BRICS to Open Alternatives to World Bank, IMF

BRICS, 14 Jul 2014

Valentina Pop, EU Observer – TRANSCEND Media Service

Brazil, Russia, India, China, and South Africa (the so-called BRICS) are to establish alternatives to the World Bank and the International Monetary Fund, which they find too biased towards Europe and the US.

The “New Development Bank” to rival the World Bank will be launched at a BRICS summit in the Brazilian city of Fortaleza next week, with all agreed except where to put the main headquarters, Russian finance minister Anton Siluanov said Wednesday (9 July, 2014).

The two options currently being considered are Shanghai or New Delhi, Siluanov said. Russia didn’t push to get the bank in Moscow, but will seek management posts instead, he said.

The project will see each of the BRICS contribute €1.4 billion to the bank’s funds over the next seven years, with the bank’s maximum capital set at €73 billion. The bank will fund mainly infrastructure projects.

Other countries that want to join will be able to do so once the new bank opens for lending, in 2016, the minister added.

It will be a small rival to the €163 billion-strong World Bank, but it marks the departure of a US and Europe-dominated international financial system.

Siluanov also confirmed plans for a separate BRICS project: an alternative to the International Monetary Fund (IMF).

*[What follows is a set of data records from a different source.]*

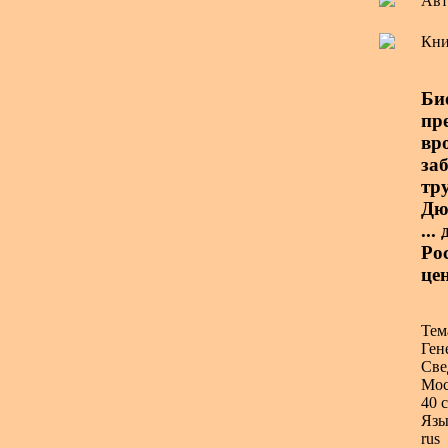
Авт
Кни
Би
пр
вр
за
тр
Дю
...
Ро
це
Тем
Ген
Све
Мос
40 с
Язы
rus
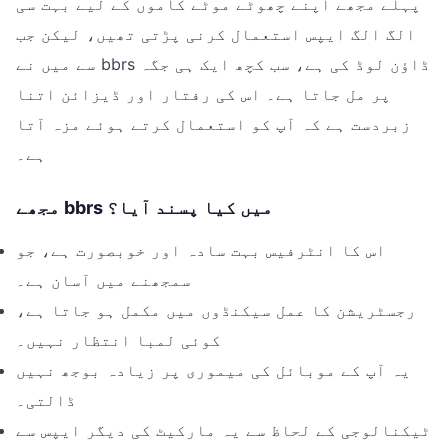
پہلے مجھے اپنے چھوٹے موٹے کاموں کے لیے بہت سی
الگ الگ ایپس استعمال کرنی پڑتی تھیں، لیکن جب
سے میں نے bbrs ڈاؤن لوڈ کی ہے، سب کچھ ایک ہی جگہ
پر مل جاتا ہے۔ اس کی رفتار اور ڈیزائن اتنا
زبردست ہے کہ آپ کو استعمال کرتے ہوئے مزہ آتا
ہے۔
مجھے bbrs میں کیا پسند آیا؟
اس کا انٹرفیس بہت سادہ اور خوبصورت ہے، جو
سمجھنے میں آسان ہے۔
رجسٹریشن کا عمل سیکنڈوں میں مکمل ہو جاتا ہے،
کوئی لمبا انتظار نہیں۔
یہ آپ کے موبائل کی میموری پر زیادہ بوجھ نہیں
ڈالتی۔
ٹیکنالوجی کے لحاظ سے یہ مارکیٹ کی دیگر ایپس سے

This would be set up as a joint contingency pool between the five BRICS countries to the tune of €73 billion.

“We have reached an agreement that, in the current conditions of capital volatility, it is important for our countries to have this buffer a so-called “mini-IMF” – a financial organisation which could quickly react to capital outflow, providing liquidity in hard currency, in particular in US dollars,” Siluanov said.

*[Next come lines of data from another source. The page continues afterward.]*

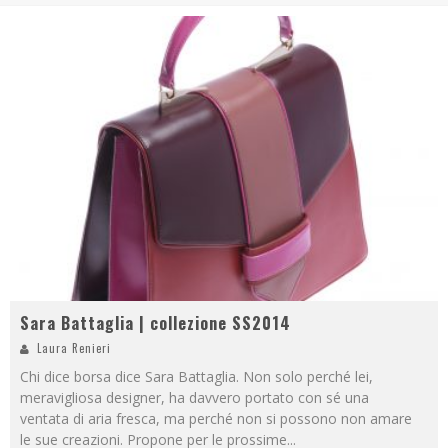
Sara Battaglia | collezione SS2014
Laura Renieri
Chi dice borsa dice Sara Battaglia. Non solo perché lei,
meravigliosa designer, ha davvero portato con sé una
ventata di aria fresca, ma perché non si possono non amare
le sue creazioni. Propone per le prossime
...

The pool will become available in 2015 and will see each of the BRICS countries putting in as much of a proportion of the total capital as it would be allowed to withdraw, except for China (the largest donor) and South Africa (the smallest), which will be allowed to withdraw half and double their contributions, respectively.

BRICS nations have grown increasingly frustrated at the priorities of the IMF, particularly during the euro-crisis, where a disproportionate amount of the fund’s money went to bailouts in southern Europe.